We’ve been working on this for two weeks and we finally cracked it on Sunday morning. It took six sessions for her to happily offer any paws in the box – much longer than any of my other dogs – but once the penny dropped, she was soon putting all four in.

Pics or it didn’t happen. Ruby has floppy ears that always look sad, but note the waggy tail…

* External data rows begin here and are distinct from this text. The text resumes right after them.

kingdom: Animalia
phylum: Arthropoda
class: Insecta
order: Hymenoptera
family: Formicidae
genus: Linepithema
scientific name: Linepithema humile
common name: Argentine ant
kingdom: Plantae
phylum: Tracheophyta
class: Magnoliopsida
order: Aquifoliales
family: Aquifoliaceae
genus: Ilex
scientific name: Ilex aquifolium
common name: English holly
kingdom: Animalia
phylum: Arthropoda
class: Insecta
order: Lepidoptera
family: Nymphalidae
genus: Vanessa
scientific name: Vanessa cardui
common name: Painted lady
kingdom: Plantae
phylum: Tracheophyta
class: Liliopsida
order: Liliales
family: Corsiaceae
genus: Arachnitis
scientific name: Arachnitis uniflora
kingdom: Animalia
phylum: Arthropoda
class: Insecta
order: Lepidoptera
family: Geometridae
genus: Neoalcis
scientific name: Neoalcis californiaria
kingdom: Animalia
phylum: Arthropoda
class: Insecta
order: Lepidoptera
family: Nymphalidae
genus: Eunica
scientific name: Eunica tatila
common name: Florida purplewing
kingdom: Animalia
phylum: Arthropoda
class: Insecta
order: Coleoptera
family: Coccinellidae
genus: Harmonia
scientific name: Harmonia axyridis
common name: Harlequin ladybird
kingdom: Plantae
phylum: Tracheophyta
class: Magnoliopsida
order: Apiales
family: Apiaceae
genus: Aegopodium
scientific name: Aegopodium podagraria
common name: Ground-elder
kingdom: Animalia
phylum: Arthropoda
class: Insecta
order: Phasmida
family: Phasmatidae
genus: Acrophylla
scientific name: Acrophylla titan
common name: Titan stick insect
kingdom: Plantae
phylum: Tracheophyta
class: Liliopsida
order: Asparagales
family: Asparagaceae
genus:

Here’s some of the things I accidentally trained her to do along the way:

  • Put her head into a box and stare at the bottom looking for the next treat I might throw in there. She didn’t want to step into that box at all because the sides were a bit too high (she’s shorter than Able!).
  • Lean forward and hold her head over the box, looking at me this time. This happened when I switched to a different box that was lower, but had flaps that were folded outwards and required a bit more effort to step over. She decided the flaps were toxic and she didn’t want to touch them, so I cut them off for the next session.
  • Go around a box. This is what happens if you play Vito’s game (trying to train the dog to go around a cone) in one session, and then sit in the same spot next time and try to get your dog to put her feet in it. Bad training!
  • Jump over the box. Whenever I got one paw in, I was throwing the treat out the other side to try to encourage her to move through it with more feet as she went to get it. She thought jumping was a much better way to get to the other side.
  • Target a foam pad with her front paws (outside of the box). And then I transitioned it into the box for a couple of reps before I ended the session.
  • Put four feet in a box!!! I removed the foam pad pretty quickly, and then I went back to tossing the treat out the other side to try to encourage her to walk through and put her rear feet in it. She figured out very quickly that I wanted all four feet in there, and she has good rear end awareness already so she can pivot her bum into the box if she approaches it from a funny angle.

Other Adventures

  • Hand targets. We’ve made a lot of progress with these this week, and now it feels like she is deliberately touching my hand, rather than just sniffing to check if there’s food there.
  • Putting on a harness. Ruby is very bad on a lead and will pull so hard she starts coughing, so for now I’m going to walk her in a back clip harness. She didn’t like putting her head through the hole, so I taught her to put her head through a Puller ring, and then the handle of a bungee toy (a tight fit), and now she’s much happier.
  • Vito’s Game. I added a cone to the game to try and get her used to going out away from me around things. We made pretty good progress but it’s easy to keep going too long, and then the wheels start to fall off.
  • Racing to bowl/toy. I took this game out into the front yard to build some more distance. We got up to 10m for the bowl, and I added a wee tiny cavaletti jump during one session, which she would only jump if I started her right in front of it. I also tried using a dead toy in the game – she’ll do it for a small ball if she can see it in the grass, but she doesn’t like Hol-ee Rollers enough to run and grab one if it’s not moving.